**EXERCICES À FAIRE**
1. Redonnez mot pour mot, dans l'extrait sur l'édition vidéo du film, tout ce qui va de "L’Image et le" jusqu'à "grain très plaisant.".
2. Poursuivez l'extrait sur l'édition vidéo du film à partir de l'endroit où il s'arrête.

**EXTRAIT DU TEXTE**

Nous trouvons également un excellent making of (37’) constitué d’entretiens avec les comédiens du film et d’Álex de la Iglesia, ainsi que de très nombreuses et impressionnantes images de tournage. Dans la première partie, nous assistons à la première lecture du scénario avec toute l’équipe réunie, puis nous passons aux prises de vues souvent très difficiles quand les acteurs sont plongés dans la fange, même si les égouts ont évidemment été créés en studios. Les comédiens se montrent véritablement investis, notamment Jaime Ordóñez dont le corps était véritablement recouvert d’ecchymoses que devaient dissimuler les maquilleurs ! Chaque acteur présente son personnage et aborde les thèmes du film, tandis que la caméra s’immisce dans les loges où les maquilleurs s’apprêtent à donner naissance à Israel. Comment la scène du trou a-t-elle été tournée ? Les bagarres ? La poursuite dans les égouts ? L’affrontement final ? L’épilogue ? Il faudra visionner ce formidable documentaire pour le savoir.
L’Image et le son
Que voilà un bel objet ! Les deux éditeurs ont mis les petits plats dans les grands et offre à la belle photo d’Ángel Amorós (Mi Gran Noche) un superbe écrin qui restitue adroitement les partis pris esthétiques originaux. Le piqué est diaboliquement ciselé, le cadre large flatte les rétines, les contrastes sont particulièrement riches et tranchés, les noirs concis et la colorimétrie froide des décors est bigarrée à souhait. L’ensemble est soutenu par une compression AVC de haute volée et fort élégante, et malgré quelques sensibles pertes des détails sur quelques plans sombres, ce master français HD (1080p) est brillant, dense et minutieux, avec même un léger grain très plaisant.

**DONNÉES FOURNIES**
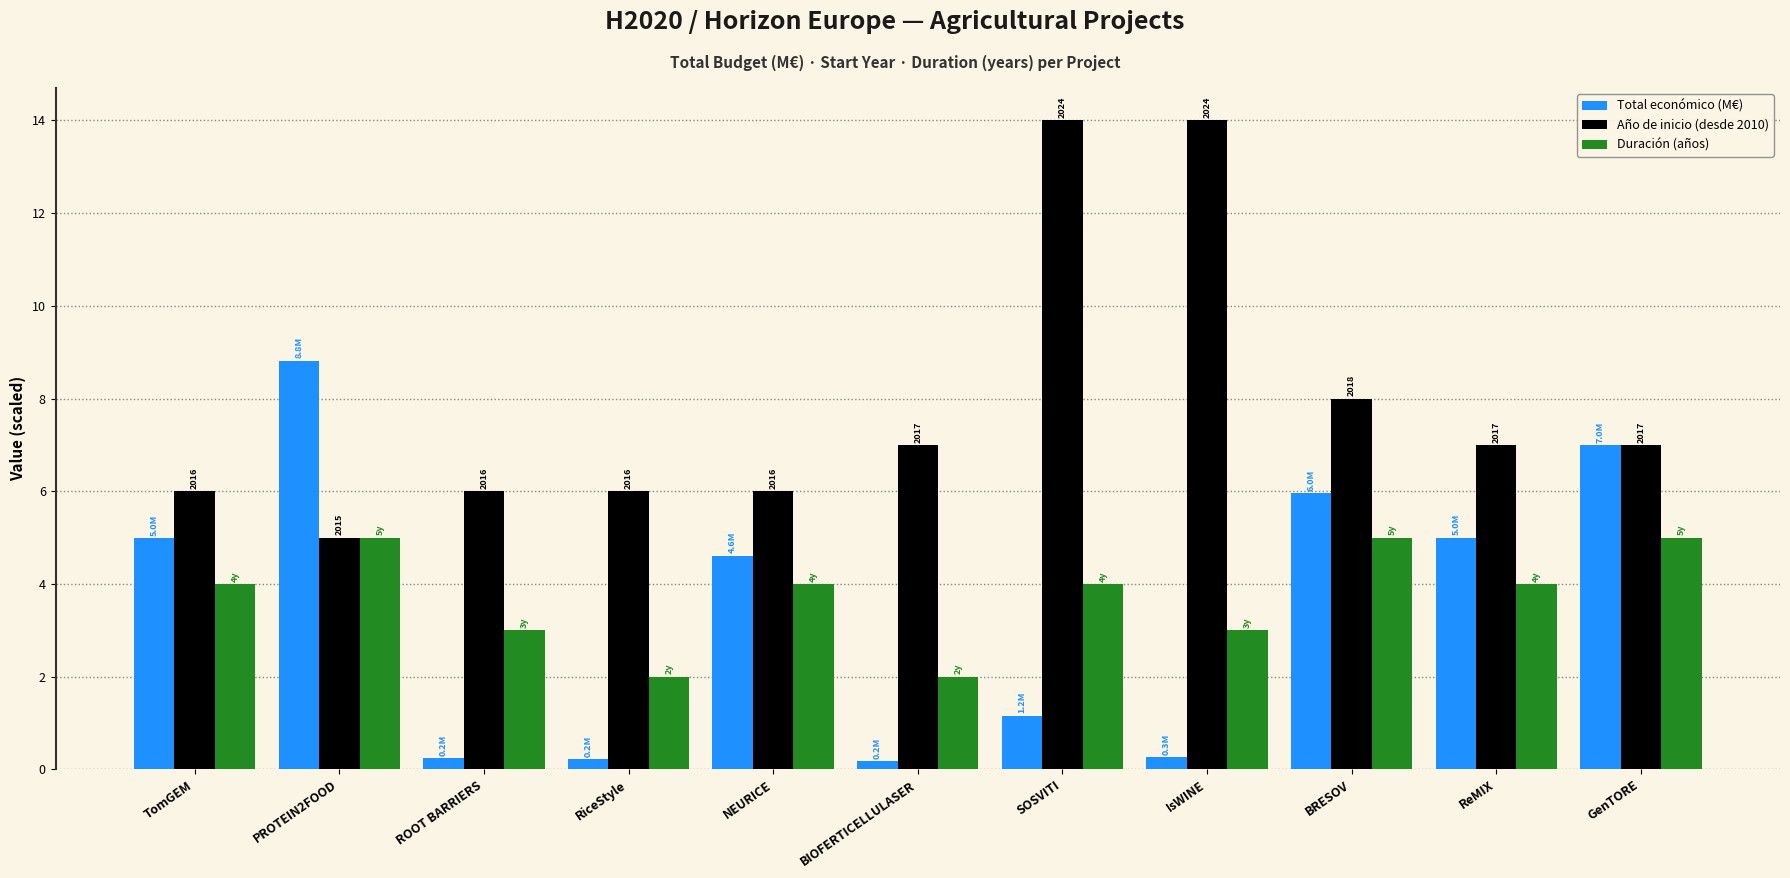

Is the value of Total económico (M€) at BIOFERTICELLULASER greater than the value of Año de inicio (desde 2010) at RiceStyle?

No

---

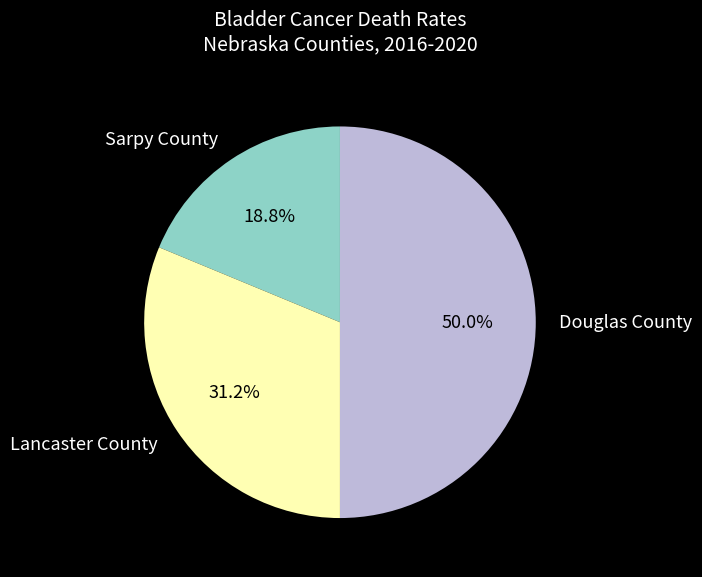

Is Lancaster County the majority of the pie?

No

**RÉPONSES**
1.
L’Image et le son
Que voilà un bel objet ! Les deux éditeurs ont mis les petits plats dans les grands et offre à la belle photo d’Ángel Amorós (Mi Gran Noche) un superbe écrin qui restitue adroitement les partis pris esthétiques originaux. Le piqué est diaboliquement ciselé, le cadre large flatte les rétines, les contrastes sont particulièrement riches et tranchés, les noirs concis et la colorimétrie froide des décors est bigarrée à souhait. L’ensemble est soutenu par une compression AVC de haute volée et fort élégante, et malgré quelques sensibles pertes des détails sur quelques plans sombres, ce master français HD (1080p) est brillant, dense et minutieux, avec même un léger grain très plaisant.

2.
Le confort acoustique a été soigné avec deux mixages DTS-HD Master Audio 5.1 espagnol et français, aussi probants dans les scènes agitées que dans les séquences plus calmes, même si effectivement il n’y en a pas beaucoup puisque tous les personnages sont sans cesse en train de parler « très fort ». Les pics de violence peuvent compter sur une balance impressionnante des frontales comme des latérales, avec des effets foisonnants qui environnent le spectateur de partout. A ce titre, l’acte final dans les égouts mettra à mal votre installation ! Les ambiances annexes sont omniprésentes et dynamiques, les voix solidement exsudées par la centrale, tandis que le caisson de basses souligne efficacement chacune des séquences au moment opportun. La spatialisation musicale est luxuriante avec un net avantage pour la version originale. Si possible, évitez la version française. Les sous-titres français ne sont pas imposés sur la version originale et le changement de langue non verrouillé à la volée.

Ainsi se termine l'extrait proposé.